Loading market data...

Bitcoin chute à 79 000 $ après un rapport de frappe de missile contre un navire de guerre américain, démenti par Washington

Bitcoin chute à 79 000 $ après un rapport de frappe de missile contre un navire de guerre américain, démenti par Washington

Un rapport en provenance d'Iran affirmant que deux missiles ont frappé un navire de guerre américain a fait glisser le Bitcoin à 79 000 $ vendredi — une baisse de près de 2 % par rapport au plus haut du jour à 80 594 $. Le gouvernement américain a rapidement démenti l'attaque, mais les dégâts sur les marchés étaient déjà faits : les prix du pétrole ont bondi de 5 % et un panier de principales cryptomonnaies, dont Ethereum, Solana et Dogecoin, ont toutes fortement chuté.

Le rapport et le démenti

L'agence de presse iranienne Fars, proche du Corps des Gardiens de la Révolution islamique, a publié cette affirmation vendredi, heure locale. Le rapport indiquait que deux missiles avaient touché un navire de guerre américain dans le golfe Persique. Aucun autre détail — ni nom du navire, ni localisation, ni victimes — n'a été fourni. Le gouvernement américain, s'exprimant sous couvert d'anonymat, a catégoriquement nié l'incident. Aucune confirmation indépendante d'une quelconque frappe provenant de sources militaires ou satellitaires n'est disponible. Le démenti est tombé en moins d'une heure, mais d'ici là, les marchés avaient déjà réévalué les prix en prévision d'un conflit plus large.

Ce qu'a vu le marché des cryptos

Le Bitcoin a touché 79 000 $ avant de se redresser légèrement. La monnaie évoluait dans une fourchette étroite autour de 80 000 $ pendant la majeure partie de la semaine, donc la nouvelle a brisé ce calme. Ethereum, Solana et Dogecoin ont suivi le Bitcoin à la baisse — aucune cryptomonnaie n'a été épargnée dans les premières minutes. Les mouvements n'étaient pas au niveau de la panique, mais ils étaient suffisamment marqués pour déclencher des liquidations sur les positions à effet de levier. Les traders de cryptos sont habitués aux chocs géopolitiques, mais une confrontation militaire directe entre l'Iran et les États-Unis est le genre d'événement qui frappe tous les actifs risqués à la fois. Le démenti a aidé à réduire certaines pertes, mais la séance est restée dans le rouge.

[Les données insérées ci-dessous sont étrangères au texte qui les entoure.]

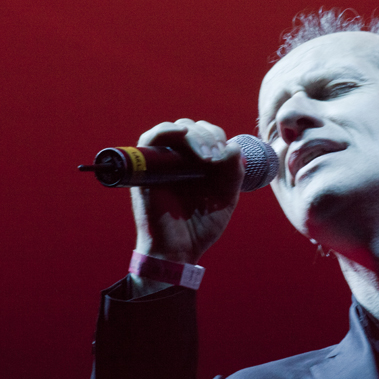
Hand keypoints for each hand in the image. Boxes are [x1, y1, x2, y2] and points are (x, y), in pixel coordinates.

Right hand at [130, 119, 244, 265]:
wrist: (179, 251)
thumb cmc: (200, 227)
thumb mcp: (226, 197)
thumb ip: (233, 172)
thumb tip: (233, 146)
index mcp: (197, 164)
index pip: (206, 134)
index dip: (218, 137)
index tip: (226, 155)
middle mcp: (178, 160)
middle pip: (193, 127)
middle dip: (209, 136)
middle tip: (215, 159)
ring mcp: (161, 163)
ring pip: (176, 128)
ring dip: (195, 136)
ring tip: (206, 157)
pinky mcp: (145, 170)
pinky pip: (150, 138)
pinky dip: (168, 130)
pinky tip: (184, 134)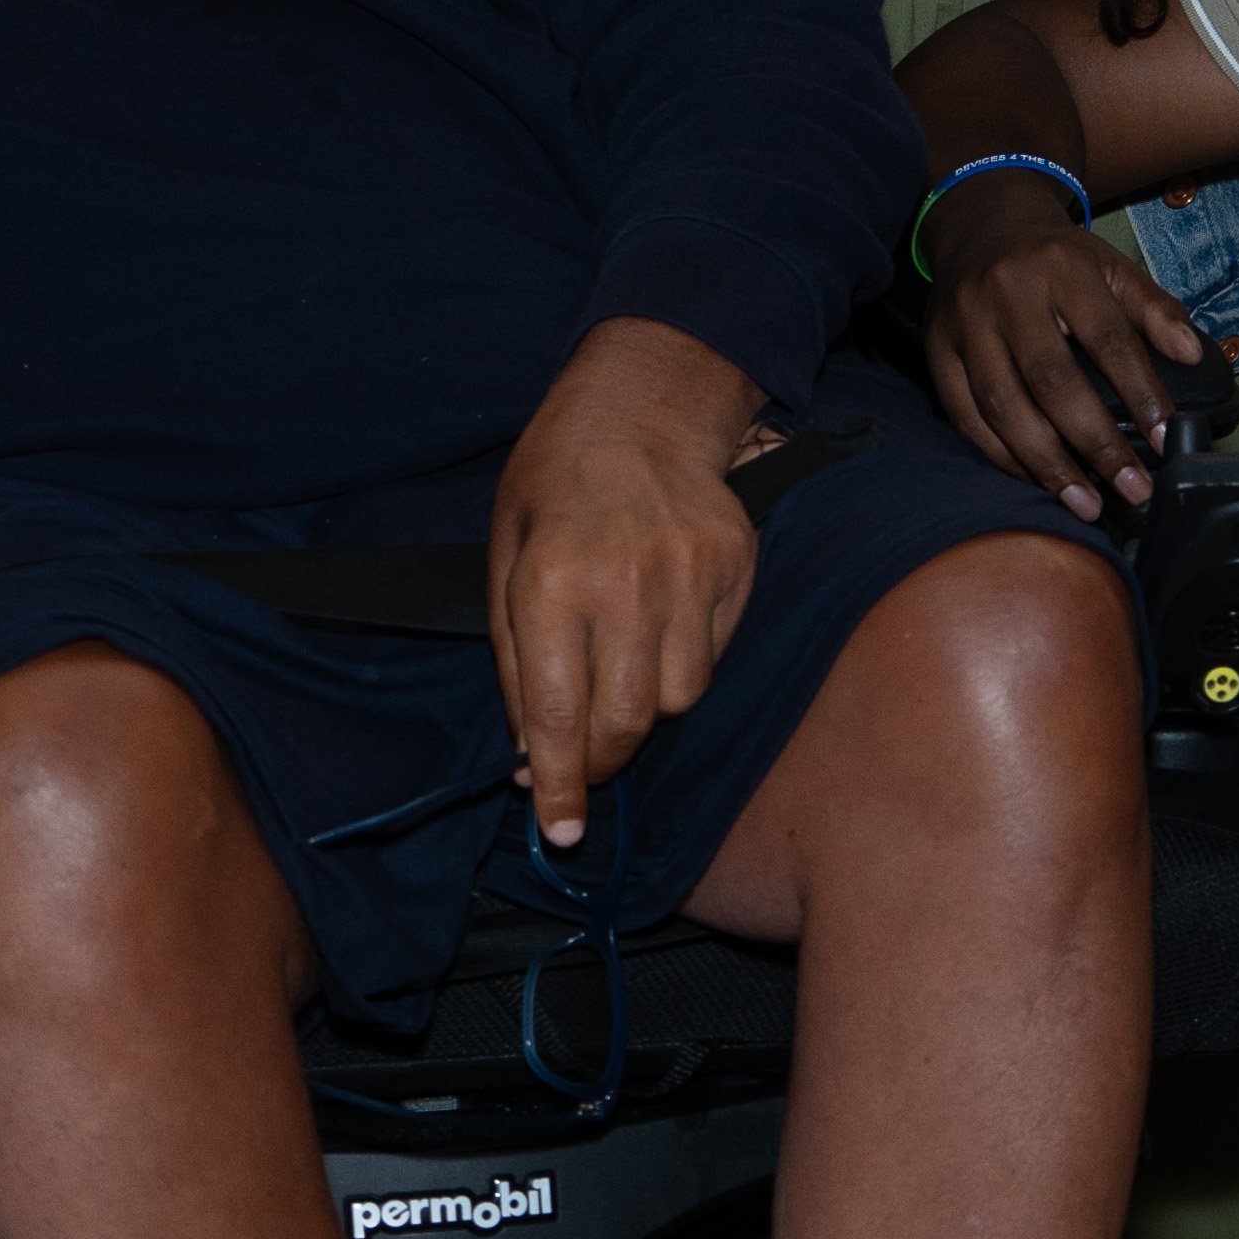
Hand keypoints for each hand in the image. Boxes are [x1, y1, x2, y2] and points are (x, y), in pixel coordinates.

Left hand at [487, 320, 768, 848]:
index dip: (558, 782)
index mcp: (551, 578)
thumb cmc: (551, 487)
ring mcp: (691, 576)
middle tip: (581, 764)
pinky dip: (681, 668)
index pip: (558, 712)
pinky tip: (656, 630)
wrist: (639, 409)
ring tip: (618, 670)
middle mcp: (626, 582)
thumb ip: (517, 662)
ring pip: (678, 701)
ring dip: (643, 711)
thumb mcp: (502, 560)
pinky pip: (712, 659)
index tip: (559, 829)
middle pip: (625, 721)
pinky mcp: (736, 569)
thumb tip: (531, 756)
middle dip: (599, 761)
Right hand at [916, 174, 1201, 519]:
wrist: (980, 228)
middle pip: (1051, 380)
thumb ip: (1154, 309)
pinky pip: (965, 417)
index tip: (1164, 440)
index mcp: (1061, 267)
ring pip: (1002, 405)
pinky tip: (1038, 483)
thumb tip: (1192, 355)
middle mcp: (1007, 293)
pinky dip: (1003, 457)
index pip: (1107, 339)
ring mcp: (965, 324)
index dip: (1139, 393)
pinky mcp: (936, 351)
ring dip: (1047, 464)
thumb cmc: (1057, 259)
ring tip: (1088, 505)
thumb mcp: (1112, 267)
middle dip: (1096, 444)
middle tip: (1132, 489)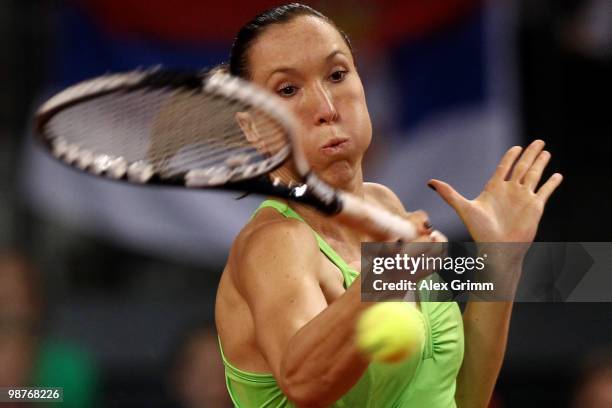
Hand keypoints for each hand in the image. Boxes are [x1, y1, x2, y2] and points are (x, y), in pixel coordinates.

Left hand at [427, 140, 561, 243]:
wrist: (497, 248)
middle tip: (538, 141)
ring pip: (535, 175)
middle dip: (530, 154)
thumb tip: (429, 182)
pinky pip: (546, 190)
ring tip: (546, 152)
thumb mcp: (463, 208)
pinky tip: (557, 175)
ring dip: (541, 164)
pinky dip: (552, 183)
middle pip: (522, 167)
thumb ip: (448, 193)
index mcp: (494, 188)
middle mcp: (510, 191)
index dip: (510, 157)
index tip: (516, 148)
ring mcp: (524, 198)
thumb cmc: (479, 231)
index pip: (504, 167)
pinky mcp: (535, 206)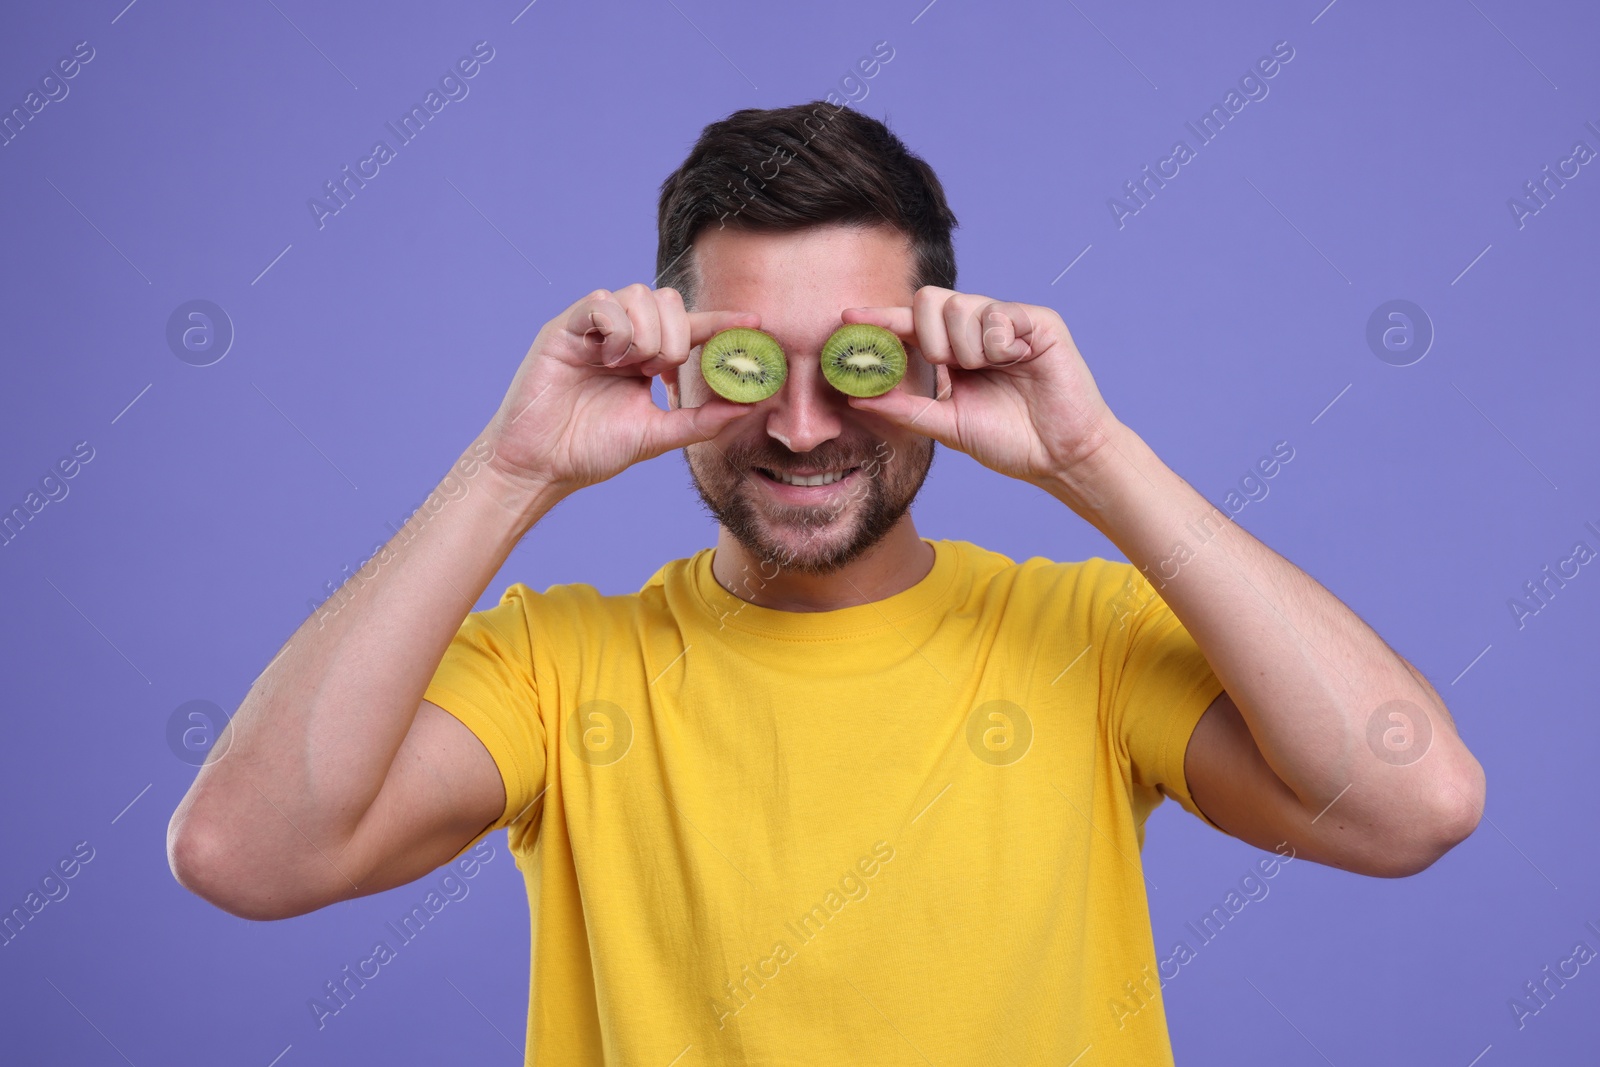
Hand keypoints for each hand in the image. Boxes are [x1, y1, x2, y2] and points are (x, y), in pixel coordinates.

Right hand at [481, 284, 758, 495]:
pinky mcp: (566, 329)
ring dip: (647, 333)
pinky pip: (602, 301)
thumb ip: (700, 420)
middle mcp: (622, 339)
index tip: (756, 324)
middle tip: (662, 370)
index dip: (722, 323)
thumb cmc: (592, 451)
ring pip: (638, 296)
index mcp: (646, 360)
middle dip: (677, 334)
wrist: (542, 465)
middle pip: (667, 300)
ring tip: (632, 369)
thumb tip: (748, 406)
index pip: (691, 329)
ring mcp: (594, 331)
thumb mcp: (657, 436)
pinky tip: (611, 359)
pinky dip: (617, 328)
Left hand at [841, 287, 1121, 489]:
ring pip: (960, 306)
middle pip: (929, 300)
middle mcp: (976, 332)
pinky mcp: (1037, 322)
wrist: (1058, 457)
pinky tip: (1015, 360)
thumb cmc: (1009, 442)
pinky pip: (998, 314)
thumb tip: (855, 397)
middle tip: (945, 366)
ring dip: (966, 347)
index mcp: (952, 354)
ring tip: (989, 370)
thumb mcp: (946, 426)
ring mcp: (1007, 323)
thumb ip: (904, 409)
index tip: (847, 319)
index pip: (910, 325)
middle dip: (928, 335)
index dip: (880, 319)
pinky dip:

Le pétrole bondit de 5 % sur le titre

Le pétrole a été l'autre grand mouvement. Le brut Brent a bondi de 5 % suite au rapport de Fars avant de revenir de quelques points après le démenti américain. Le détroit d'Ormuz transporte environ un cinquième du pétrole mondial, et toute allusion à un conflit là-bas pousse les traders à s'agiter. La hausse de 5 % rappelle que même un rapport démenti peut déplacer de l'argent réel s'il semble plausible. Celui-ci semblait plausible — l'Iran et les États-Unis échangent des menaces depuis des mois au sujet du programme nucléaire. Le démenti n'a pas effacé complètement la hausse ; le pétrole a terminé la journée en hausse.

La suite

Les États-Unis et l'Iran ont tous deux intérêt à minimiser l'histoire — Washington ne veut pas de guerre, Téhéran ne veut pas d'une attaque dont il ne pourrait pas revenir en arrière. Mais la réaction du marché montre à quel point la confiance est mince. Aucune déclaration programmée d'aucun côté, aucun rapport de suivi de Fars. Jusqu'à ce qu'il y ait de la clarté, chaque titre de la région aura du poids. Le Bitcoin et le pétrole surveilleront le même radar.